Dünyada gerçekten de az bulunan bu coğrafi yapıdaki tarihsel kanıtlar daha fazla olsaydı, turizm değeri tabi ki çok yüksek olacaktı.

Gelelim lezzetlere. Sayıları gün geçtikçe artan lokantalarda keyifli tatlar, Akdeniz mutfağının özelliklerini taşır. Köyün bayanları, zeytinyağlı meze çeşitlerinde, kızartmalarda efsaneler yaratabilirler. Batılı anlamda bir mutfak bulunmaz ama lezzet pek çok yerde doruklara çıkar. Günlük tur teknelerinin öğle yemeği molasında anlaşmalı lokantaları, genellikle kendi aile işletmeleri. Dedik ya, erkekler denizde, kadınlar karada çalışır.

Börülcenin, patlıcanın, taze fasulye ve bamyanın, yanı sıra daha pek çok sebzenin türlü çeşidi sofraları süsler. Halis zeytinyağının katkılarını unutmayalım.
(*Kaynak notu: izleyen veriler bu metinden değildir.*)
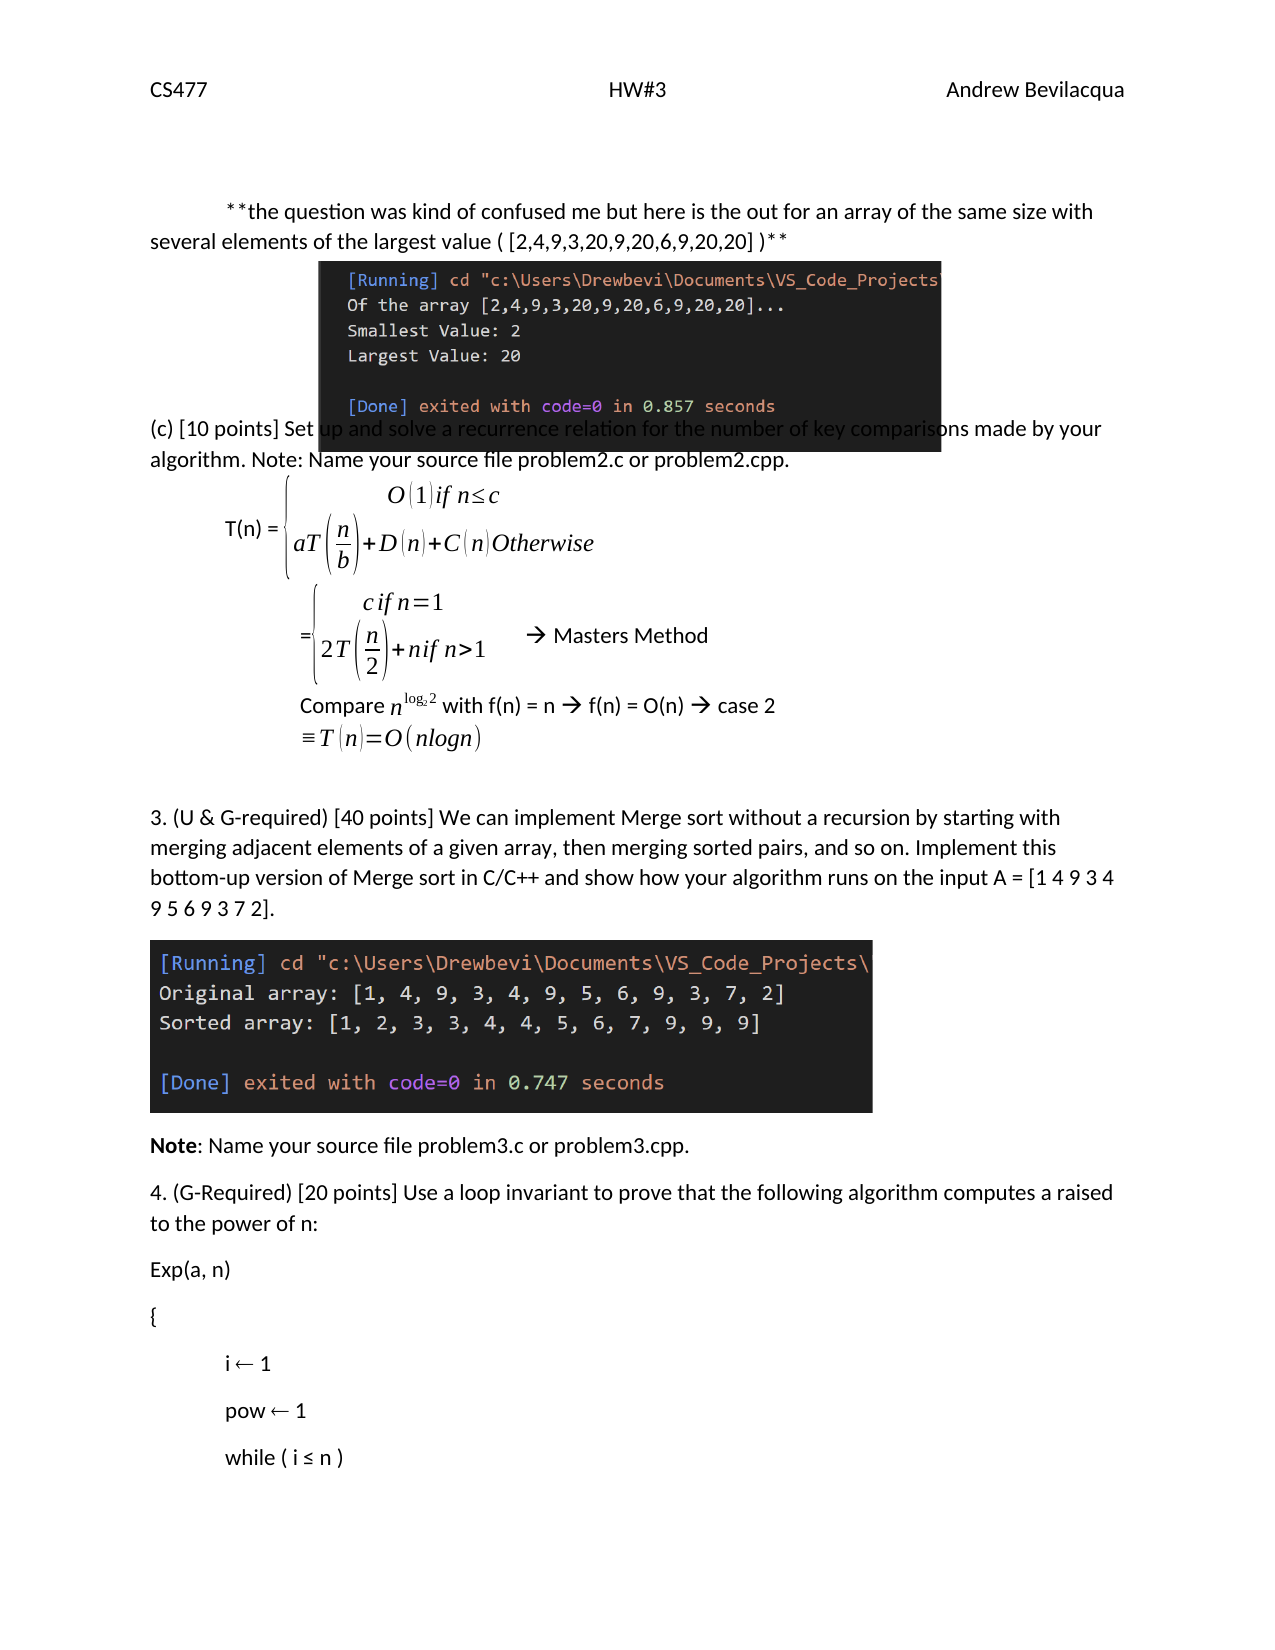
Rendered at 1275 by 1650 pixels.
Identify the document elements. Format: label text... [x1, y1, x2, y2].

text Compare with f(n) = n f(n) = O(n) case 2 [150, 689, 1125, 721]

Her türlü ara sıcak ve ana sıcak yemek bulmak olası. Ama balık başka tabi!

Bölge sularında Akdeniz havzasına ait balık bulmak mümkün. Çipura ve levrek zaten bilinir de; Akya ve Granyoz bulursanız değerlendirin derim. Benim son zamanlarda tek seçimim takoz Barbun’da nar gibi kızarıp sofranıza gelirse, keyifler sizinle demektir.

Ülkemizin bir özel rotasını daha sizlerle paylaştık. Türkiye cennet. Kaleköy’de bu cennetin bir parçası. Birkaç gününüzü ayırın. Sakin, dingin bir süre iyi gelecektir. Kaleköy, farklıdır!